◆ Data section ◆
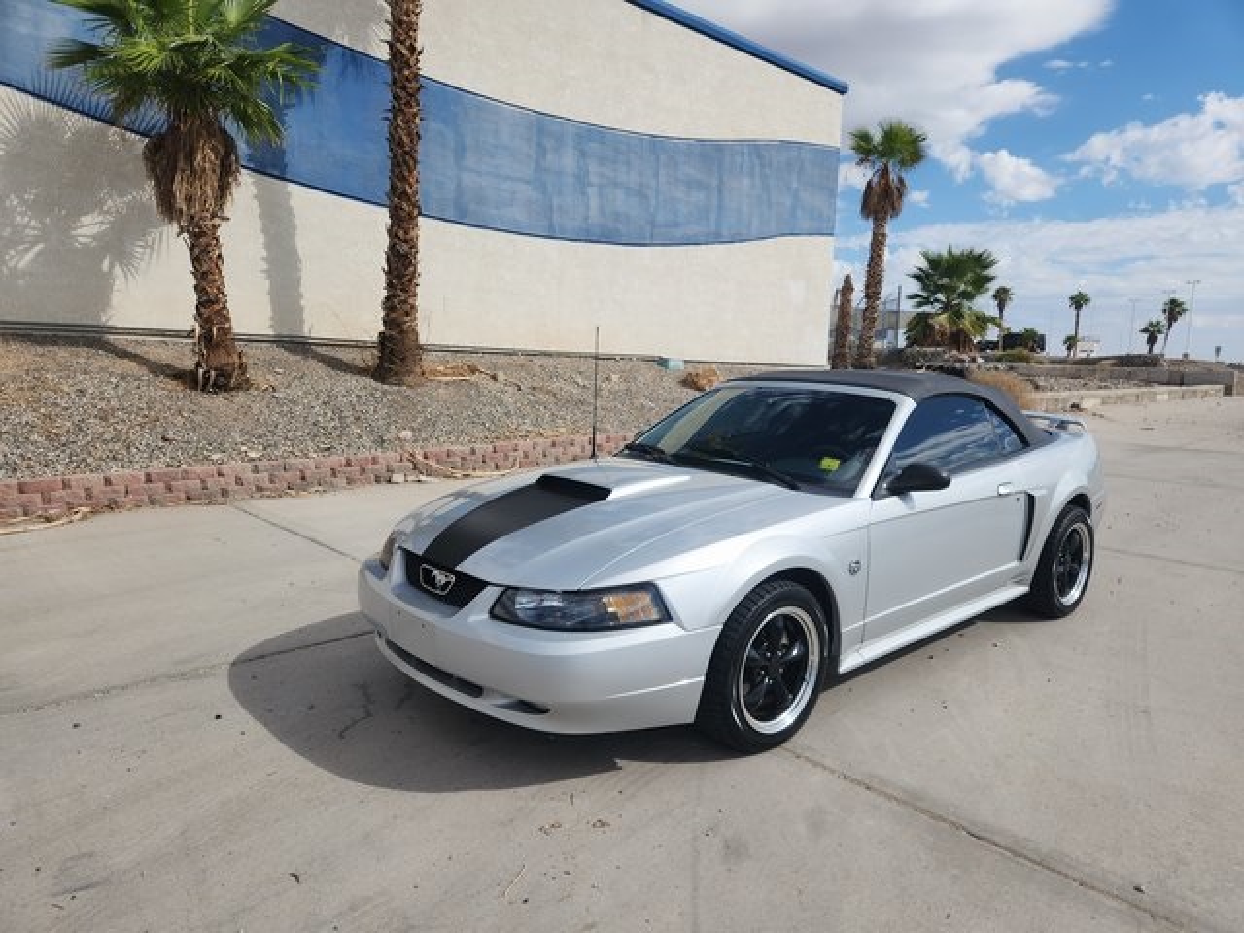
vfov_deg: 58.9
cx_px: 622
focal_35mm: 23
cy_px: 466
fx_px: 827
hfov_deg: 73.9
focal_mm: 5.4
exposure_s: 1/2128
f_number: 1.8
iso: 20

◆ Written task ◆
Where a record holds a picture, leave the picture out and restate the rest word for word.

◆ Answer box ◆
vfov_deg: 58.9
cx_px: 622
focal_35mm: 23
cy_px: 466
fx_px: 827
hfov_deg: 73.9
focal_mm: 5.4
exposure_s: 1/2128
f_number: 1.8
iso: 20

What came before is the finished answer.